Suasana Aula B3 Fakultas Ushuluddin dan Filsafat UIN Sunan Ampel tampak lebih hidup dari biasanya. Puluhan mahasiswa dari berbagai semester Program Studi Agama-Agama berkumpul mengikuti talk show bertema “Dari Konflik ke Harmoni”, yang diadakan oleh Himpunan Mahasiswa Program Studi Agama-Agama (HMP SAA). Acara ini menjadi wadah refleksi bersama mengenai pentingnya dialog antaragama dalam membangun masyarakat yang damai dan toleran.
Talk show yang dimoderatori oleh Tazkiyya Zuyin Naila ini menghadirkan Moh. Aan Anshori, S.H., M.H., seorang aktivis dialog antaragama yang juga menjabat sebagai Koordinator Jaringan Intelektual Antaragama dan Dialog (JIAD) Jawa Timur. Kehadirannya membawa nuansa inspiratif, sekaligus membuka cakrawala berpikir peserta mengenai pentingnya komunikasi lintas iman, tidak hanya sebagai konsep ideal, tetapi sebagai kebutuhan nyata dalam masyarakat multikultural seperti Indonesia.

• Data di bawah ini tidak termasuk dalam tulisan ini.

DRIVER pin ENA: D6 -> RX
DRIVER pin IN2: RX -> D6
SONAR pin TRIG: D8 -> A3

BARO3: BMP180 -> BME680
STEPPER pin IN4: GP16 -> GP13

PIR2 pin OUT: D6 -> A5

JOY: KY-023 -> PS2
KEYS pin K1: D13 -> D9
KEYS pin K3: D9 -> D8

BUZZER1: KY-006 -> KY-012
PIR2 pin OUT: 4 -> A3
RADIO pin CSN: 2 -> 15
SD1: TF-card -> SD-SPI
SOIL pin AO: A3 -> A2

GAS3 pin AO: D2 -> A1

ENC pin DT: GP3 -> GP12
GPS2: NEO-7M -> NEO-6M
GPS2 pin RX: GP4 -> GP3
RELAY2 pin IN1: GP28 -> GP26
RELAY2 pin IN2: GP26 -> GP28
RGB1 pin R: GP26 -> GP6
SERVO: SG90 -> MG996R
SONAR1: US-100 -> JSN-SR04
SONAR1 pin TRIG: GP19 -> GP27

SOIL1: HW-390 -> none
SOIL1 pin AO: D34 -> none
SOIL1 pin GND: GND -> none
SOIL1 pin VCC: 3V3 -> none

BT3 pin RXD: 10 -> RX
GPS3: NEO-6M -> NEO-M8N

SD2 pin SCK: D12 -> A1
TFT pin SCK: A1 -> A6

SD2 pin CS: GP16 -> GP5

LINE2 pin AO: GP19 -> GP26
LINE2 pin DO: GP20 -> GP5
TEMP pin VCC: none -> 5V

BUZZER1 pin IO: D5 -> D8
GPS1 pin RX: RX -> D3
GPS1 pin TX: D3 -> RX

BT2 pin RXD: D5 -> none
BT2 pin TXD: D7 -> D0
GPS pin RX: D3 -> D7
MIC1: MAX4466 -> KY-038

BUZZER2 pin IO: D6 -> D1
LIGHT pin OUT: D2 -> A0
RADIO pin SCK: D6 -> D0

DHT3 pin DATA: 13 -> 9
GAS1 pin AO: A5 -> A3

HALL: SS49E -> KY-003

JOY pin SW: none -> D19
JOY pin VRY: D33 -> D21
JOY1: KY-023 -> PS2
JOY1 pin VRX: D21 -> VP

Dalam paparannya, Aan Anshori menekankan bahwa dialog antaragama bukanlah sekadar pertemuan seremonial, melainkan upaya tulus untuk memahami perbedaan dan menemukan titik temu dalam kehidupan bersama. Ia menyebutkan bahwa sikap intoleran sering kali lahir dari dua hal: bias kognitif dan budaya negatif yang diwariskan tanpa disadari. Oleh karena itu, menurutnya, penting bagi generasi muda untuk melatih keterbukaan berpikir dan aktif menyuarakan toleransi, baik di ruang-ruang pendidikan maupun media sosial.
Aan juga membagikan beberapa pengalaman pribadinya dalam menjalankan misi dialog di berbagai wilayah, mulai dari Indonesia hingga luar negeri. Ia mengangkat contoh-contoh model dialog komunitas di Eropa, program perdamaian di Timur Tengah, serta gerakan sosial berbasis agama di Amerika Latin. Semua kisah itu memberi gambaran bahwa dialog, jika dilakukan secara jujur dan inklusif, mampu mengubah konflik menjadi jembatan menuju harmoni.

Sharing Session Talkshow. (Sumber: Dokumentasi Primadi)
Salah satu hal menarik dari sesi ini adalah saat Aan mengingatkan kembali tentang bagaimana Nabi Muhammad SAW pernah membangun dasar kehidupan harmonis lewat Piagam Madinah, yang kala itu mampu menyatukan umat Yahudi, Nasrani, dan Muslim dalam satu komunitas. Pesan sejarah ini menjadi penguat bahwa nilai-nilai dialog dan toleransi sejatinya telah menjadi bagian dari tradisi keislaman sejak awal.
Antusiasme peserta semakin terasa saat sesi tanya jawab dibuka. Mahasiswa aktif mengajukan pertanyaan seputar isu-isu global seperti konflik sosial, keadilan gender, hingga ketimpangan sosial, semua dalam bingkai pentingnya dialog lintas agama. Suasana diskusi pun berlangsung hangat dan penuh semangat.
Arya, mahasiswa semester dua yang juga menjadi ketua pelaksana acara, dalam sambutannya menyampaikan harapan besar dari terselenggaranya talk show ini. Ia berharap kegiatan semacam ini tidak berhenti pada diskusi semata, tetapi bisa berlanjut menjadi gerakan nyata dalam kehidupan kampus dan masyarakat luas. “Kami ingin menjadikan ini sebagai langkah awal dari banyak aksi nyata yang akan kami lakukan ke depan,” ujarnya penuh semangat.
Acara yang dimulai pukul 09.00 pagi ini ditutup dengan pesan reflektif bahwa menciptakan harmoni tidak bisa dilakukan oleh satu pihak saja. Dibutuhkan kolaborasi dari berbagai unsur – mulai dari pemerintah, akademisi, hingga masyarakat sipil. Peserta juga diajak untuk terlibat dalam program lanjutan seperti diskusi rutin dan kegiatan pengabdian masyarakat yang digagas oleh HMP SAA.
Dengan terselenggaranya acara ini, UIN Sunan Ampel sekali lagi menunjukkan komitmennya dalam merawat nilai-nilai inklusivitas dan perdamaian. Talk show “Dari Konflik ke Harmoni” bukan hanya memperkaya wawasan, tetapi juga menyalakan semangat mahasiswa untuk menjadi agen perdamaian di tengah masyarakat yang kian beragam. Sebuah langkah kecil, namun bermakna, menuju kehidupan yang lebih harmonis bagi semua.